Où est la brouille dans ce courrier ? Il est certain que Cézanne connaissait depuis longtemps le projet de
Zola d'écrire un roman sur les milieux artistiques. Écrivain lui-même, il ne pouvait se méprendre sur la logique narrative d'une oeuvre de fiction et ne pouvait penser que
Zola décrivait la déchéance de Claude Lantier dans son livre en songeant à son ami d'enfance.

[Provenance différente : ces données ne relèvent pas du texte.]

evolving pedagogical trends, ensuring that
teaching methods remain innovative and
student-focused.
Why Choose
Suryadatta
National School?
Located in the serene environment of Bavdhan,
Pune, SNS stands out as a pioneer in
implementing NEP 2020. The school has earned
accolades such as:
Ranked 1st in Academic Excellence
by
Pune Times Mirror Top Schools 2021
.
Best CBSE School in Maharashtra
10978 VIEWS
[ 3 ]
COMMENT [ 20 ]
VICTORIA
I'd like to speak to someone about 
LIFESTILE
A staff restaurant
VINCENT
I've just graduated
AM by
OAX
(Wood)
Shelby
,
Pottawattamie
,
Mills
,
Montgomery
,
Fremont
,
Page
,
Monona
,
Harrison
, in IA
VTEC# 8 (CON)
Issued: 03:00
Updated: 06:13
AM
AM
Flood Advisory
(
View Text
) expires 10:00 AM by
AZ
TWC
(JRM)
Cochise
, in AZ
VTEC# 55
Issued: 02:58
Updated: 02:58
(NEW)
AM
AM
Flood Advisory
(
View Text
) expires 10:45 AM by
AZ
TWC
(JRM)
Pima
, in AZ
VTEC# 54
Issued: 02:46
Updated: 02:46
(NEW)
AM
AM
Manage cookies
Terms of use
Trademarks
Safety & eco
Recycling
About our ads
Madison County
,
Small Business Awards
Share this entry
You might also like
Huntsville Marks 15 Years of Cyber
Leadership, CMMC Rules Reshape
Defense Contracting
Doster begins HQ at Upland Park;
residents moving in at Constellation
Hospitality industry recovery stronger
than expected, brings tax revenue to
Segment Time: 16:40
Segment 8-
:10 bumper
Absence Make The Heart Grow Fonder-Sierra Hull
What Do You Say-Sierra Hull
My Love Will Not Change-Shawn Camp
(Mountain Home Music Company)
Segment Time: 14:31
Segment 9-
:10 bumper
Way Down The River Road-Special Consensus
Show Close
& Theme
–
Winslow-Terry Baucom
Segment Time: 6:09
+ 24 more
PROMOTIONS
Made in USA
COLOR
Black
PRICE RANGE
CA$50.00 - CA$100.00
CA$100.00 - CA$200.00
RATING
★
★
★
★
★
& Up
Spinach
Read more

Zola s'inspirait des nombreux peintres qu'il connaissait. D'ailleurs, Cézanne, picturalement, ne ressemblait en rien au peintre Claude Lantier. Seul Claude Monet, dans une lettre à
Zola, regrette qu'il aurait pu, avec Manet et les peintres impressionnistes, être rapproché du personnage du roman.
Une lettre de Cézanne à
Zola retrouvée récemment, datée du 28 novembre 1887, confirme que
Zola ne cessa pas toute correspondance avec son ami et continua à envoyer ses oeuvres au peintre : « Mon cher Émile/ Je viens de recevoir, de retour d'Aix, le volume La Terre, que tu as bien voulu m'adresser. / Je te remercie pour l'envoi de ce nouveau rameau poussé sur l'arbre généalogique des Rougon-Macquart. /Je te remercie d'accepter mes remerciements et mes plus sincères salutations. Quand tu seras de retour, j'irai te voir pour te serrer la main. »
Il est incontestable que ce roman des arts, de la difficile condition de l'artiste novateur face aux institutions, est aussi et d'abord un roman autobiographique, qui fait revivre la jeunesse de son auteur à Aix-en-Provence, sa venue à
Paris en 1858, le milieu des jeunes peintres dans lequel il a vécu, les Cézanne, Pissarro, Guillaumet, Manet, Monet, Renoir, Sisley... ceux qu'il défendit avec enthousiasme dans ses critiques des Salons dans le journal « L'Évènement ».
L'amitié entre les deux amis n'avait donc pas été rompue après la publication de « L'oeuvre » de
Zola en 1886. L'émotion de Cézanne, juste avant sa mort en 1906, pour l'inauguration d'un buste de l'écrivain décédé, démontre l'admiration et l'amitié qui les unissaient, car il sanglotait sur leurs souvenirs sachant que sa propre vie se terminait.